[Collected data]
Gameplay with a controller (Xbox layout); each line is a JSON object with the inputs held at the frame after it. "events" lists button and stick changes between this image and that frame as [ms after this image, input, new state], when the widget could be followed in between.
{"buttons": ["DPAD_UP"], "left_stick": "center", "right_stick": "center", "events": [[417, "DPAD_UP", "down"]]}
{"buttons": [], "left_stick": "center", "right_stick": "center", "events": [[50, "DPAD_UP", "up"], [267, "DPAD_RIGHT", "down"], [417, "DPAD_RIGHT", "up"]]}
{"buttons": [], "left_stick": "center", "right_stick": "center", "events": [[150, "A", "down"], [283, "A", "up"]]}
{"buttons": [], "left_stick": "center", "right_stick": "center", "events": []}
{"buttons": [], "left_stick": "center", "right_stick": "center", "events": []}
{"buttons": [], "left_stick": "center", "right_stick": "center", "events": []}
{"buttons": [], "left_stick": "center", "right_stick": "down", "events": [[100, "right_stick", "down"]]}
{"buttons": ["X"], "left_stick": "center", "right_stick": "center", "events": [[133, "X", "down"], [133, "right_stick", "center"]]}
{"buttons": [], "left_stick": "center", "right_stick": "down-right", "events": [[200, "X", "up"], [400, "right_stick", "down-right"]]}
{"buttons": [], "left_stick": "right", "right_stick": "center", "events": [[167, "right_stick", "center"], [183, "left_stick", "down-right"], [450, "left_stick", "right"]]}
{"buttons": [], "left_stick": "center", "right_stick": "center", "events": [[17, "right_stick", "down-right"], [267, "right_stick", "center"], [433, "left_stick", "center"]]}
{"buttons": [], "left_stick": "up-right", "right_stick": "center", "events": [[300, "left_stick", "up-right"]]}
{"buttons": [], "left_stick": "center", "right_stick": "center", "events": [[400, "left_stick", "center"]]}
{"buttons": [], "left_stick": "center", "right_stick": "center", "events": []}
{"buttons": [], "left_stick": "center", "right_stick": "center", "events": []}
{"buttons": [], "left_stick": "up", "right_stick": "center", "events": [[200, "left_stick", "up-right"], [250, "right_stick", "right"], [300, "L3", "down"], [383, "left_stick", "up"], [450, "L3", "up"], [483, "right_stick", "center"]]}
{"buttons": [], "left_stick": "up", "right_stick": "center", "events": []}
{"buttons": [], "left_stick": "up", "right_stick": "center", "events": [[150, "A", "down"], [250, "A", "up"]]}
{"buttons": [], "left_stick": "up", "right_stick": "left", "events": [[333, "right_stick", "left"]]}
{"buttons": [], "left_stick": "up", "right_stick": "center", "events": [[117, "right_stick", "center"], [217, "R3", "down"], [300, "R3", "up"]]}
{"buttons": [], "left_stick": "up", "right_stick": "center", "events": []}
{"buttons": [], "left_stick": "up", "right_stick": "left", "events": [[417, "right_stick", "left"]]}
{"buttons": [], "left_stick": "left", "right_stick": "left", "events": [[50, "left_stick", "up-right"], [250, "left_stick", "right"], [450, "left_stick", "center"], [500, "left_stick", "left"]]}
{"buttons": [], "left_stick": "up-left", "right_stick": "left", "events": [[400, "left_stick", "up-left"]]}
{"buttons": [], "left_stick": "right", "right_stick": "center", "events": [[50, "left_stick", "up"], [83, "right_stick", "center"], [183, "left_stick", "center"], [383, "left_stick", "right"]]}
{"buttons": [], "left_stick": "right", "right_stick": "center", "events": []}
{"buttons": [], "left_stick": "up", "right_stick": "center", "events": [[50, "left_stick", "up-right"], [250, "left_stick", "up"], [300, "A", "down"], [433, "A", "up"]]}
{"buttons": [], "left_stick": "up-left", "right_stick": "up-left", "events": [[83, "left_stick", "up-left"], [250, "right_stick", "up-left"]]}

### Exercise description
Copy out all of the data. Keep every word unchanged.

### Solution for this exercise
Gameplay with a controller (Xbox layout); each line is a JSON object with the inputs held at the frame after it. "events" lists button and stick changes between this image and that frame as [ms after this image, input, new state], when the widget could be followed in between.
{"buttons": ["DPAD_UP"], "left_stick": "center", "right_stick": "center", "events": [[417, "DPAD_UP", "down"]]}
{"buttons": [], "left_stick": "center", "right_stick": "center", "events": [[50, "DPAD_UP", "up"], [267, "DPAD_RIGHT", "down"], [417, "DPAD_RIGHT", "up"]]}
{"buttons": [], "left_stick": "center", "right_stick": "center", "events": [[150, "A", "down"], [283, "A", "up"]]}
{"buttons": [], "left_stick": "center", "right_stick": "center", "events": []}
{"buttons": [], "left_stick": "center", "right_stick": "center", "events": []}
{"buttons": [], "left_stick": "center", "right_stick": "center", "events": []}
{"buttons": [], "left_stick": "center", "right_stick": "down", "events": [[100, "right_stick", "down"]]}
{"buttons": ["X"], "left_stick": "center", "right_stick": "center", "events": [[133, "X", "down"], [133, "right_stick", "center"]]}
{"buttons": [], "left_stick": "center", "right_stick": "down-right", "events": [[200, "X", "up"], [400, "right_stick", "down-right"]]}
{"buttons": [], "left_stick": "right", "right_stick": "center", "events": [[167, "right_stick", "center"], [183, "left_stick", "down-right"], [450, "left_stick", "right"]]}
{"buttons": [], "left_stick": "center", "right_stick": "center", "events": [[17, "right_stick", "down-right"], [267, "right_stick", "center"], [433, "left_stick", "center"]]}
{"buttons": [], "left_stick": "up-right", "right_stick": "center", "events": [[300, "left_stick", "up-right"]]}
{"buttons": [], "left_stick": "center", "right_stick": "center", "events": [[400, "left_stick", "center"]]}
{"buttons": [], "left_stick": "center", "right_stick": "center", "events": []}
{"buttons": [], "left_stick": "center", "right_stick": "center", "events": []}
{"buttons": [], "left_stick": "up", "right_stick": "center", "events": [[200, "left_stick", "up-right"], [250, "right_stick", "right"], [300, "L3", "down"], [383, "left_stick", "up"], [450, "L3", "up"], [483, "right_stick", "center"]]}
{"buttons": [], "left_stick": "up", "right_stick": "center", "events": []}
{"buttons": [], "left_stick": "up", "right_stick": "center", "events": [[150, "A", "down"], [250, "A", "up"]]}
{"buttons": [], "left_stick": "up", "right_stick": "left", "events": [[333, "right_stick", "left"]]}
{"buttons": [], "left_stick": "up", "right_stick": "center", "events": [[117, "right_stick", "center"], [217, "R3", "down"], [300, "R3", "up"]]}
{"buttons": [], "left_stick": "up", "right_stick": "center", "events": []}
{"buttons": [], "left_stick": "up", "right_stick": "left", "events": [[417, "right_stick", "left"]]}
{"buttons": [], "left_stick": "left", "right_stick": "left", "events": [[50, "left_stick", "up-right"], [250, "left_stick", "right"], [450, "left_stick", "center"], [500, "left_stick", "left"]]}
{"buttons": [], "left_stick": "up-left", "right_stick": "left", "events": [[400, "left_stick", "up-left"]]}
{"buttons": [], "left_stick": "right", "right_stick": "center", "events": [[50, "left_stick", "up"], [83, "right_stick", "center"], [183, "left_stick", "center"], [383, "left_stick", "right"]]}
{"buttons": [], "left_stick": "right", "right_stick": "center", "events": []}
{"buttons": [], "left_stick": "up", "right_stick": "center", "events": [[50, "left_stick", "up-right"], [250, "left_stick", "up"], [300, "A", "down"], [433, "A", "up"]]}
{"buttons": [], "left_stick": "up-left", "right_stick": "up-left", "events": [[83, "left_stick", "up-left"], [250, "right_stick", "up-left"]]}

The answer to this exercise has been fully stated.